Re: [PATCH] mm/vmscan: respect cpuset policy during page demotion

From: Aneesh Kumar K V
Date: Wed Oct 26 2022 - 06:42:56 EST


On 10/26/22 2:49 PM, Michal Hocko wrote:
> On Wed 26-10-22 16:00:13, Feng Tang wrote:
>> On Wed, Oct 26, 2022 at 03:49:48PM +0800, Aneesh Kumar K V wrote:
>>> On 10/26/22 1:13 PM, Feng Tang wrote:
>>>> In page reclaim path, memory could be demoted from faster memory tier
>>>> to slower memory tier. Currently, there is no check about cpuset's
>>>> memory policy, that even if the target demotion node is not allowd
>>>> by cpuset, the demotion will still happen, which breaks the cpuset
>>>> semantics.
>>>>
>>>> So add cpuset policy check in the demotion path and skip demotion
>>>> if the demotion targets are not allowed by cpuset.
>>>>
>>>
>>> What about the vma policy or the task memory policy? Shouldn't we respect
>>> those memory policy restrictions while demoting the page?
>>
>> Good question! We have some basic patches to consider memory policy
>> in demotion path too, which are still under test, and will be posted
>> soon. And the basic idea is similar to this patch.
>
> For that you need to consult each vma and it's owning task(s) and that
> to me sounds like something to be done in folio_check_references.
> Relying on memcg to get a cpuset cgroup is really ugly and not really
> 100% correct. Memory controller might be disabled and then you do not
> have your association anymore.
>

I was looking at this recently and I am wondering whether we should worry about VM_SHARE
vmas.

ie, page_to_policy() can just reverse lookup just one VMA and fetch the policy right?
if it VM_SHARE it will be a shared policy we can find using vma->vm_file?

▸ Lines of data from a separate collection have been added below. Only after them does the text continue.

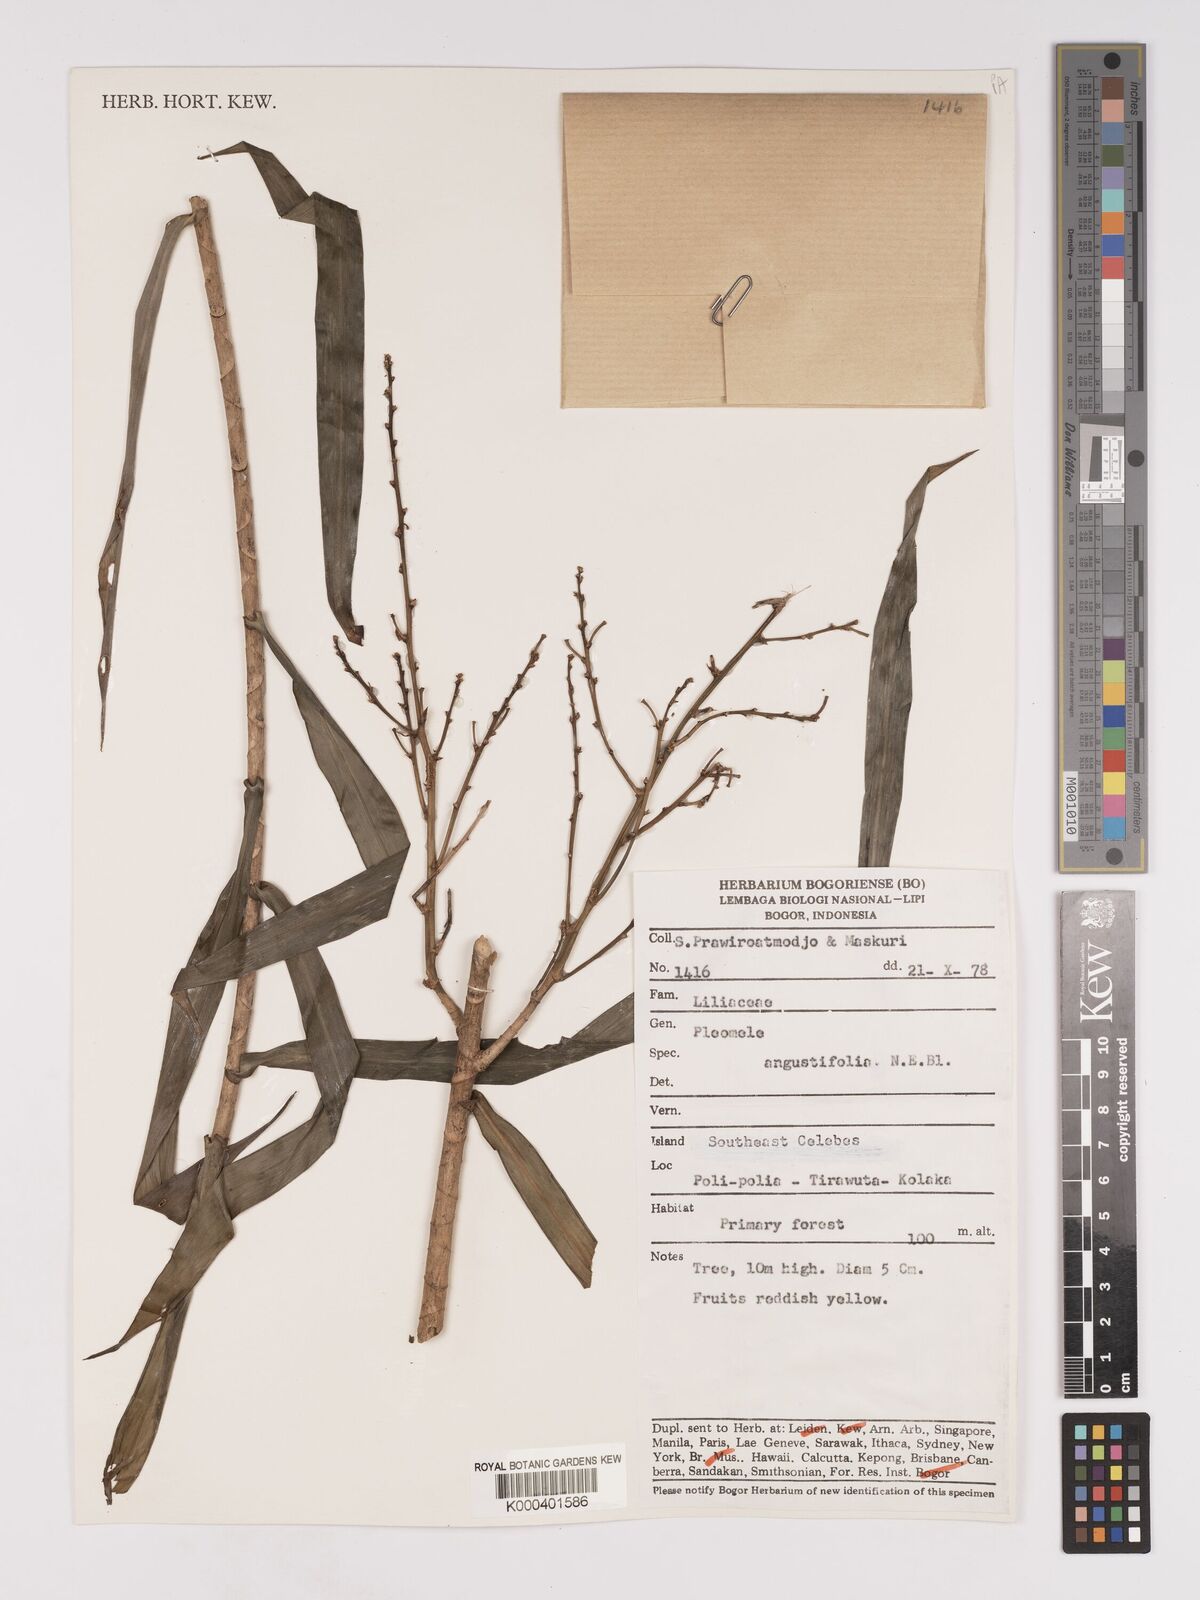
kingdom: Plantae
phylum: Tracheophyta
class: Liliopsida
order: Asparagales
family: Asparagaceae
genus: Dracaena
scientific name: Dracaena angustifolia
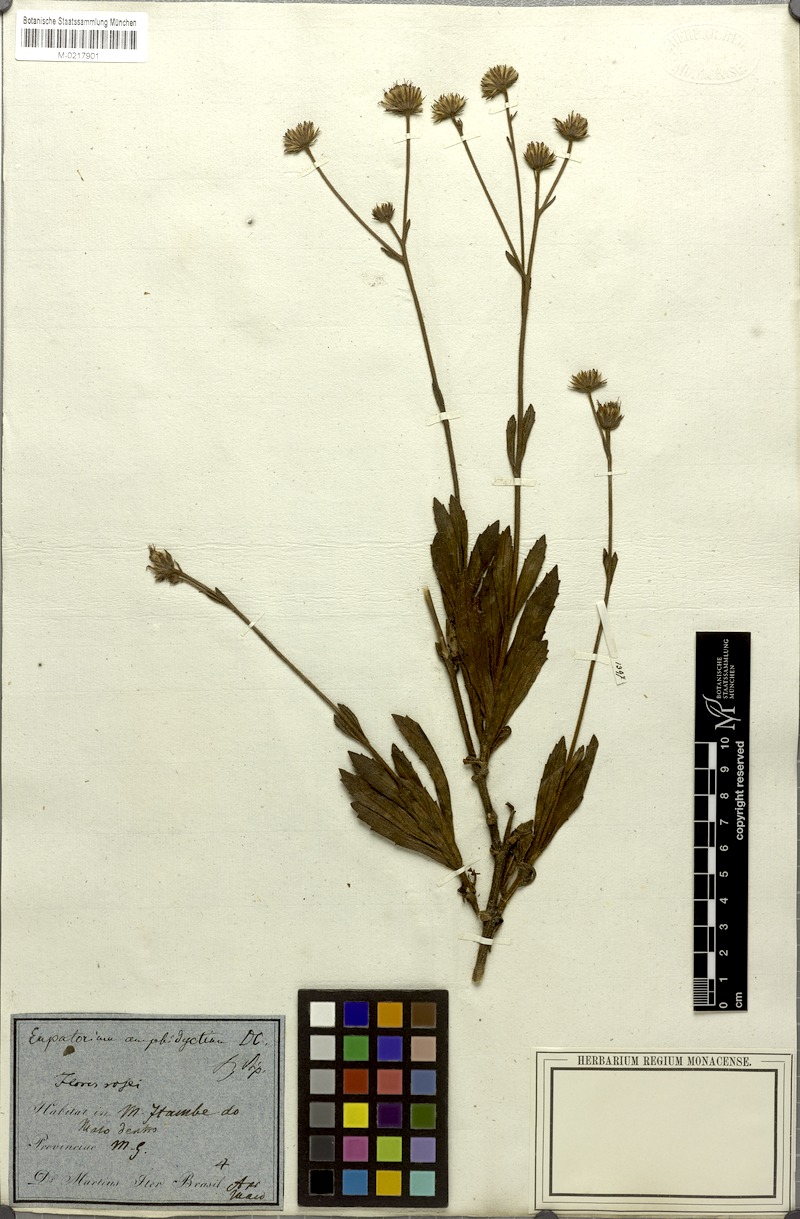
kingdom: Plantae
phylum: Tracheophyta
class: Magnoliopsida
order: Asterales
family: Asteraceae
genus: Heterocondylus
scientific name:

For non anonymous and anon vma not having any policy set it is owning task vma->vm_mm->owner task policy ?
We don't worry about multiple tasks that can be possibly sharing that page right?

> This all can get quite expensive so the primary question is, does the
> existing behavior generates any real issues or is this more of an
> correctness exercise? I mean it certainly is not great to demote to an
> incompatible numa node but are there any reasonable configurations when
> the demotion target node is explicitly excluded from memory
> policy/cpuset?

I guess vma policy is important. Applications want to make sure that they don't
have variable performance and they go to lengths to avoid that by using MEM_BIND.
So if they access the memory they always know access is satisfied from a specific
set of NUMA nodes. Swapin can cause performance impact but then all continued
access will be from a specific NUMA nodes. With slow memory demotion that is
not going to be the case. Large in-memory database applications are observed to
be sensitive to these access latencies.